Since then, with some 450 employees now set up to work from home and additional social distancing rules in place to protect the health and safety of customers and staff members who are unable to work remotely, digital communication channels have become pivotal to the business’ operations, according to Frontier.

“Our customers and colleagues have been incredibly quick to adapt,” explains group commercial strategy director, Andrew Flux. “In an unprecedented situation our dedicated IT team has been able to facilitate an easy transition to remote and online working for many of our staff, including the use of various digital platforms to communicate with customers in ways that suit them, while also maintaining communication with the wider agriculture industry.”

Virtual knowledge exchange

As well as hosting virtual farmer meetings, webinars and even technical support via video calls, Frontier will also be putting on a number of virtual open days.

The 3D Thinking open days, usually held in June, are a core part of the business’ innovative trials and demonstration work.
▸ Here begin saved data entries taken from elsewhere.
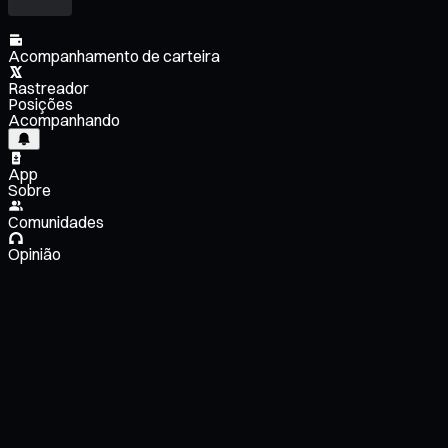
Acompanhamento de carteira
Rastreador
Posições
Acompanhando
App
Sobre
Comunidades
Opinião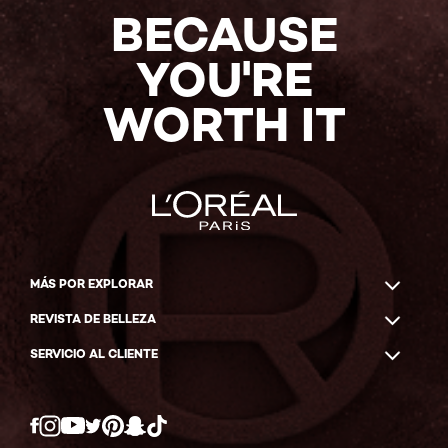
BECAUSE
YOU'RE
WORTH IT
MÁS POR EXPLORAR
REVISTA DE BELLEZA
SERVICIO AL CLIENTE
Twitter
Facebook
YouTube
Instagram
Pinterest
Snapchat
Tiktok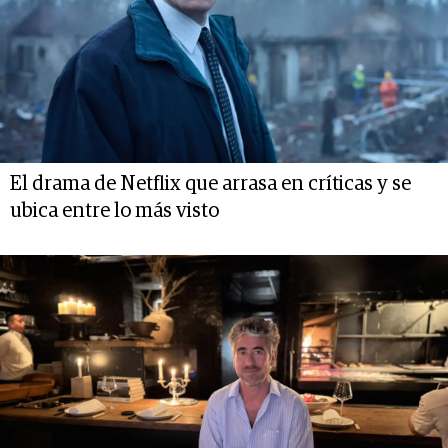
El drama de Netflix que arrasa en críticas y se
ubica entre lo más visto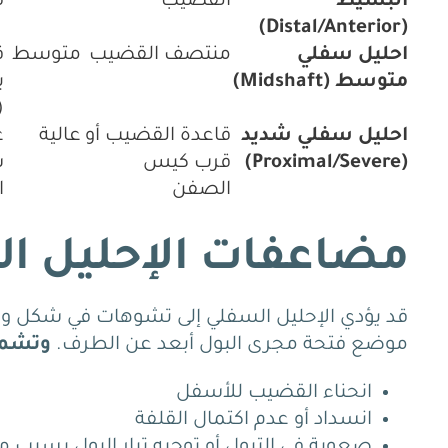
البسيط
القضيب
ف
(Distal/Anterior)
احليل سفلي
منتصف القضيب
متوسط
ق
متوسط (Midshaft)
ب
rdee)
احليل سفلي شديد
قاعدة القضيب أو
عالية
غ
(Proximal/Severe)
قرب كيس
ش
الصفن
ا
مضاعفات الإحليل ا
قد يؤدي الإحليل السفلي إلى تشوهات في شكل وو
موضع فتحة مجرى البول أبعد عن الطرف.
وتشمل
انحناء القضيب للأسفل
انسداد أو عدم اكتمال القلفة
صعوبة في التبول أو توجيه تيار البول بسبب م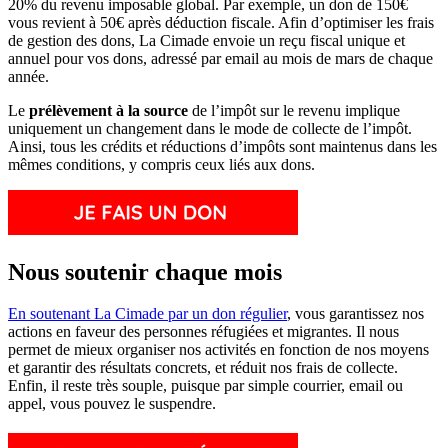
20% du revenu imposable global. Par exemple, un don de 150€
vous revient à 50€ après déduction fiscale. Afin d’optimiser les frais
de gestion des dons, La Cimade envoie un reçu fiscal unique et
annuel pour vos dons, adressé par email au mois de mars de chaque
année.
Le
prélèvement à la source
de l’impôt sur le revenu implique
uniquement un changement dans le mode de collecte de l’impôt.
Ainsi, tous les crédits et réductions d’impôts sont maintenus dans les
mêmes conditions, y compris ceux liés aux dons.
Nous soutenir chaque mois
En soutenant La Cimade par un don régulier
, vous garantissez nos
actions en faveur des personnes réfugiées et migrantes. Il nous
permet de mieux organiser nos activités en fonction de nos moyens
et garantir des résultats concrets, et réduit nos frais de collecte.
Enfin, il reste très souple, puisque par simple courrier, email ou
appel, vous pouvez le suspendre.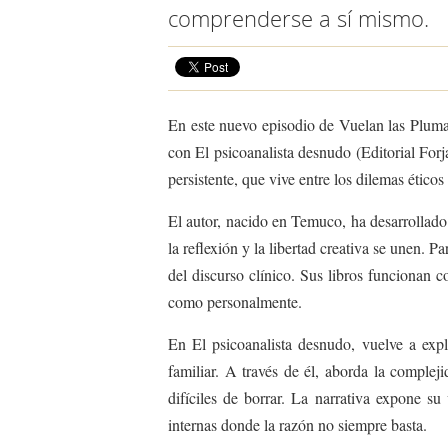
comprenderse a sí mismo.
En este nuevo episodio de Vuelan las Plumas
con El psicoanalista desnudo (Editorial For
persistente, que vive entre los dilemas ético
El autor, nacido en Temuco, ha desarrollado 
la reflexión y la libertad creativa se unen. 
del discurso clínico. Sus libros funcionan c
como personalmente.
En El psicoanalista desnudo, vuelve a exp
familiar. A través de él, aborda la complej
difíciles de borrar. La narrativa expone su
internas donde la razón no siempre basta.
Head of SOYL and technical services, James Moldon, is working with the technical and sales teams to assess new, digital ways to disseminate the same insightful trial data that attendees would normally expect to receive.

Commenting on these plans, James says, “We’re looking at various digital channels to support the sharing of information from our trial sites. We’re already utilising video conference facilities; Starleaf lets us deliver presentations, or webinars, to multiple participants, so we are exploring that route as a way for our experts to share the insight and learnings they would normally discuss at an open day.

“We know the value of physically seeing a crop in the field too, and our customers are keen to receive regular updates about how plots are progressing in our trial sites. We have experts working in isolation to monitor their development; by using phones or tablets on site, they can video the crops as they grow and pick out the key visual variations. These can then be shared with our customer base immediately, or discussed at a later date.

“We’re also using a drone to capture imagery for the purpose of assessing pests and disease, overseeing management and to share further updates.”